The source policy data is used similarly but slightly differently in each of the Council’s power system models. Due to the differences of model fidelity and focus, each model requires slightly different forms of the same source information. The interpretation of these policies is specifically important when considering the attributes of certain resources within strategies in the power system. Thus, the implementation in the models that simulated the costs of capital investments, Regional Portfolio Model and AURORA, are discussed below.

 Regional Portfolio Model

The methodology for converting the source forecast into information for the Regional Portfolio Model was discussed in the System Analysis Advisory Committee. The model had to be enhanced to be able to account for clean and RPS forecasts within the region.

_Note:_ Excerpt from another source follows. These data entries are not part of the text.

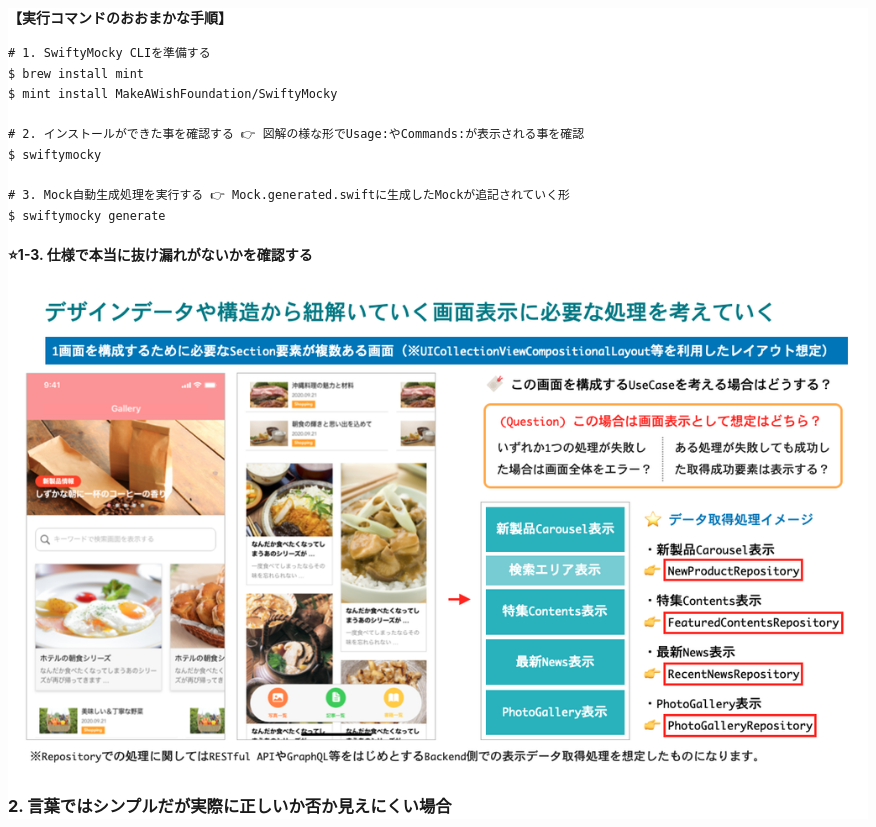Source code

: __【実行コマンドのおおまかな手順】__

```shell
# 1. SwiftyMocky CLIを準備する
$ brew install mint
$ mint install MakeAWishFoundation/SwiftyMocky

# 2. インストールができた事を確認する 👉 図解の様な形でUsage:やCommands:が表示される事を確認
$ swiftymocky

# 3. Mock自動生成処理を実行する 👉 Mock.generated.swiftに生成したMockが追記されていく形
$ swiftymocky generate
```

#### ⭐️1-3. 仕様で本当に抜け漏れがないかを確認する

![resume_capture_03.png](https://github.com/fumiyasac/iosdc2022_pamphlet_manuscript/blob/main/images/resume_capture_03.png)

### 2. 言葉ではシンプルだが実際に正しいか否か見えにくい場合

The Renewable Energy Credit forecast developed in AURORA, as described below, is used in conjunction with the wholesale electricity market price forecast to translate the effect on resource decisions in the region from external to the region policies.

Redeveloped GENESYS

While the none of the adequacy work in the redeveloped GENESYS focuses on building resources to meet policies, the operational decision to curtail is affected by those policies. Thus the expected cost of curtailment for renewable resources is applied using the average value from the Renewable Energy Credit price forecast discussed below.

AURORA

The methodology for converting the source forecast into information for AURORA discussed in the System Analysis Advisory Committee. There were a couple key decisions associated with building out resources to meet these policies and also maintain an adequate and operational system.

The first modeling technique was to have peak capability[1] for Northwest hydro resources be associated with a low hydro year, but have the buildout reference the energy associated with an average hydro condition. This makes sure that Northwest hydro is still given credit for providing a considerable amount more clean energy from year to year than it does in its worse year, while acknowledging that from an adequacy perspective it is difficult to account on a particular amount of hydro from year to year based on runoff.

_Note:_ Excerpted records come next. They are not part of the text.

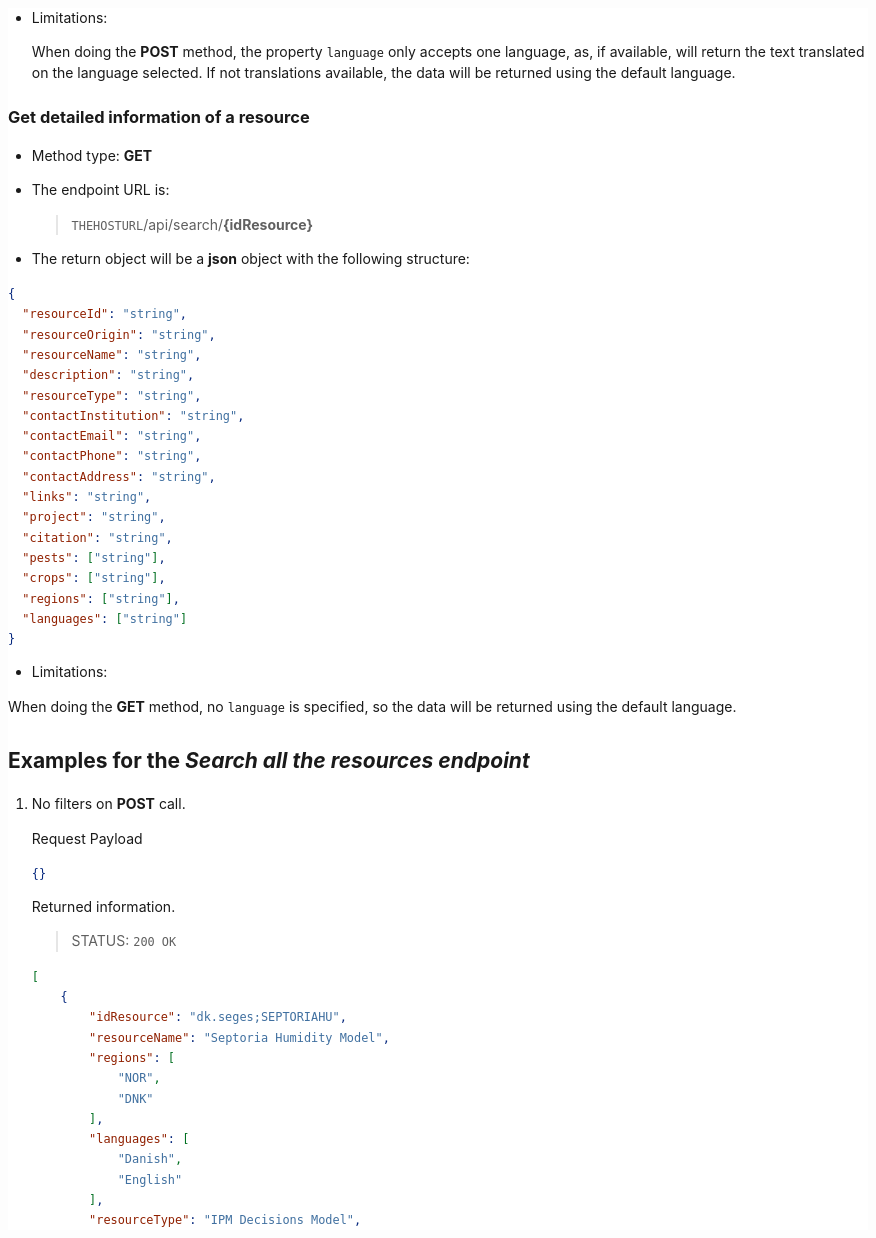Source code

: - Limitations:

  When doing the **POST** method, the property `language` only accepts one language, as, if available, will return the text translated on the language selected. If not translations available, the data will be returned using the default language.

### Get detailed information of a resource

- Method type: **GET**

- The endpoint URL is:

  > `THEHOSTURL`/api/search/**{idResource}**

- The return object will be a **json** object with the following structure:

```json
{
  "resourceId": "string",
  "resourceOrigin": "string",
  "resourceName": "string",
  "description": "string",
  "resourceType": "string",
  "contactInstitution": "string",
  "contactEmail": "string",
  "contactPhone": "string",
  "contactAddress": "string",
  "links": "string",
  "project": "string",
  "citation": "string",
  "pests": ["string"],
  "crops": ["string"],
  "regions": ["string"],
  "languages": ["string"]
}
```

- Limitations:

When doing the **GET** method, no `language` is specified, so the data will be returned using the default language.

## Examples for the _Search all the resources endpoint_

1. No filters on **POST** call.

   Request Payload

   ```json
   {}
   ```

   Returned information.

   > STATUS: `200 OK`

   ```json
   [
       {
           "idResource": "dk.seges;SEPTORIAHU",
           "resourceName": "Septoria Humidity Model",
           "regions": [
               "NOR",
               "DNK"
           ],
           "languages": [
               "Danish",
               "English"
           ],
           "resourceType": "IPM Decisions Model",
   ```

The massive increase in cumulative WECC clean policies and Renewable Portfolio Standards created challenges for the capital expansion module to build and operate renewable and clean resources appropriately. The second modeling technique to more dynamically reflect the foregone value of renewable or clean generation[2] being used to meet a policy was to use AURORA to create a Renewable Energy Credit (REC) forecast as can be seen below. There may be another mechanism to account for clean energy resources, but the REC forecasted price is used as the best available proxy cost of curtailment. The same REC price forecast was used in the baseline and all scenarios.

REC Forecast from AURORA


[1] Called peak credit in AURORA. Indicates how much credit a particular resource should get when the model considers how many resources to build for adequacy.

[2] The foregone value of the generation from renewable generation can also include the production tax credit (PTC), not just a renewable energy credit. This is only relevant for existing wind resources in Council analysis.